I wore a floor-length, mermaid-style neon green dress absolutely covered in sequins to my junior prom. If I ever had a teen movie-style standout moment, it was in that green prom dress. Every single day of school, I wore a personal uniform of jeans, sneakers, t-shirt, and hoodie, but in my neon green gown, glittering as I moved, I felt light and relished the looks of surprise I received. Near the end of the following summer, my mom and I found a backless, wine-colored prom dress left over from the previous season. This dress was more mature, more romantic, than anything I’d ever put it. In the green dress, I had been vivid, effervescent, but in the red dress I would be daring, mature, desirable. My classmates would remember me differently. This was senior prom, after all. I think we paid $30 for it and I wore it, strappy and gauzy and slinky, in my room, trying to take pictures in the mirror that would capture what I felt while wearing this dress. But it didn’t fit perfectly, and by the time we got to March, I’d decided not to wear it. I was ready to leave high school. I loved my small circle of friends and planned to stay in contact with them forever, but everyone and everything else I was ready to leave. I didn’t care as much how they remembered me, or if they remembered me at all. So I chose to buy a new dress, one that made me feel my best and that befit the new era of my life I would soon be entering: a huge white princess dress, strapless, and overlaid with blue beaded flowers. I donated the hardly worn red dress, along with my green one, to a children’s hospital for their patients’ prom. I like to imagine the girl who got my red gown, and hope it helped her step forward boldly, and helped her say all she wished to that night.

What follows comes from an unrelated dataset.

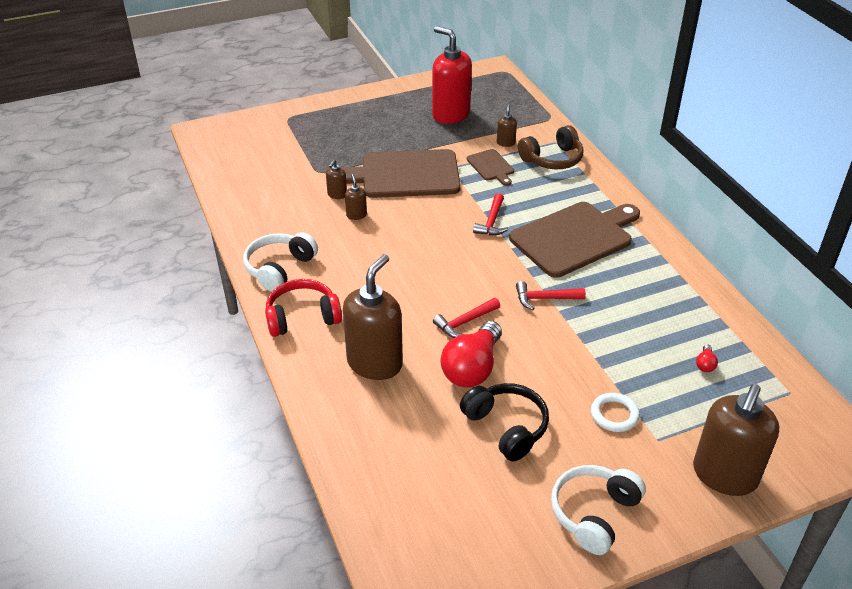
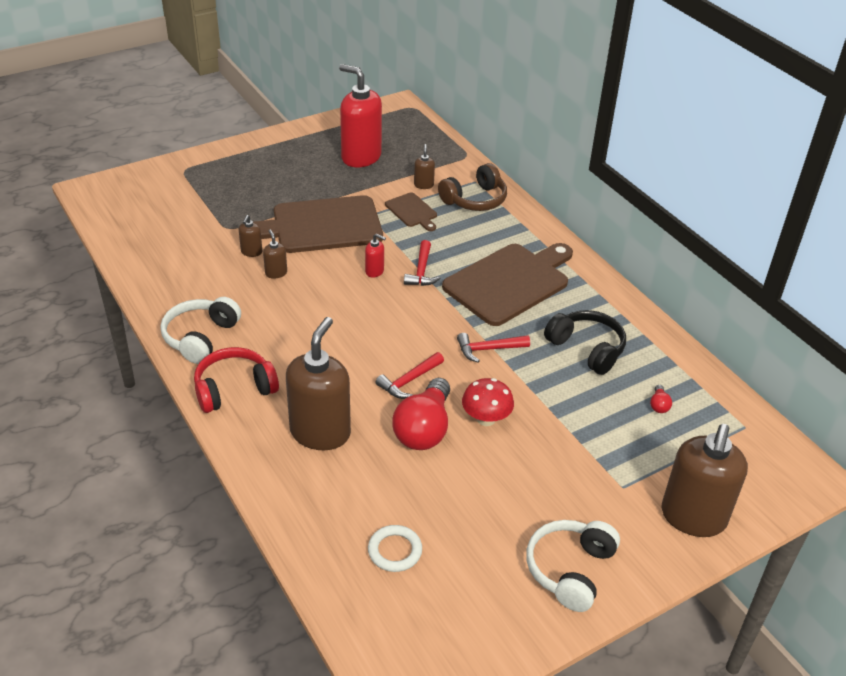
camera: 10 degrees left, 0 degrees up
black headphones [460,383,549,461] -> black headphones moved to [544,310,626,375]
white ring [591,393,640,432] -> white ring moved to [368,525,422,572]
none -> red soap dispenser [365,234,386,278]
none -> red mushroom [462,378,514,426]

Several years ago, one of my friends from college and his girlfriend broke up. A few months later, she had a new boyfriend but he’d chosen not to date anyone else until he graduated law school and moved back home, where he’d join a small local practice. But first was “lawyer prom”, and my friend’s ex had a new boyfriend, so he asked me to be his plus one. To be fair, I didn’t have a lot of notice for this event, but I happened to have a bright red, strapless dress with deep pockets tucked in the very back of my closet. I’d bought it several years earlier on sale, but had never worn it. His friends hadn’t met me before, as it’d always just been the two of us when we went to the movies or out for lunch. I got the sense that he wanted to escape the constant drumbeat of law school for a while and we’d been friends and classmates all four years of college. So the night of lawyer prom, the red dress to dinner with his friends said, “I am a force you know nothing about.” In the ballroom, where we bumped into my friend’s ex and new beau, my dress said, “Look at me; he’s doing fine without you.” I kept thinking about my senior prom, how ready I’d been to leave and what I had wanted to say, and felt honored that I got to help my friend say it. Plus, going alone to couple-y things sucks (I’d been to enough weddings to be absolutely sure of that).

There’s visual power to a red dress, or they wouldn’t be onscreen, let alone in our lives. There’s also the Jessica Rabbit factor, the woman in the red dress as a seductress or just arm candy. To that point, I’ll leave you with the words of the Honorable Miss Phryne Fisher, an on-screen fashion icon whose mysteries I’ve been rewatching lately: “A woman should dress first and foremost for her own pleasure. If these things happen to appeal to men, well, that really is a side issue.”